- _What the exercise asks_: Gather all lines in the records below that include the word "كتاب".

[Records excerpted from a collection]
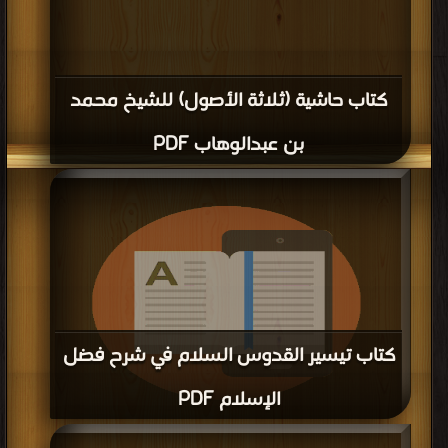
كتاب حاشية (ثلاثة الأصول) للشيخ محمد
بن عبدالوهاب PDF
كتاب تيسير القدوس السلام في شرح فضل
الإسلام PDF
قراءة و تحميل كتاب كتاب تيسير القدوس السلام في شرح فضل الإسلام PDF مجانا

- _Solution_:
كتاب حاشية (ثلاثة الأصول) للشيخ محمد
كتاب تيسير القدوس السلام في شرح فضل
قراءة و تحميل كتاب كتاب تيسير القدوس السلام في شرح فضل الإسلام PDF مجانا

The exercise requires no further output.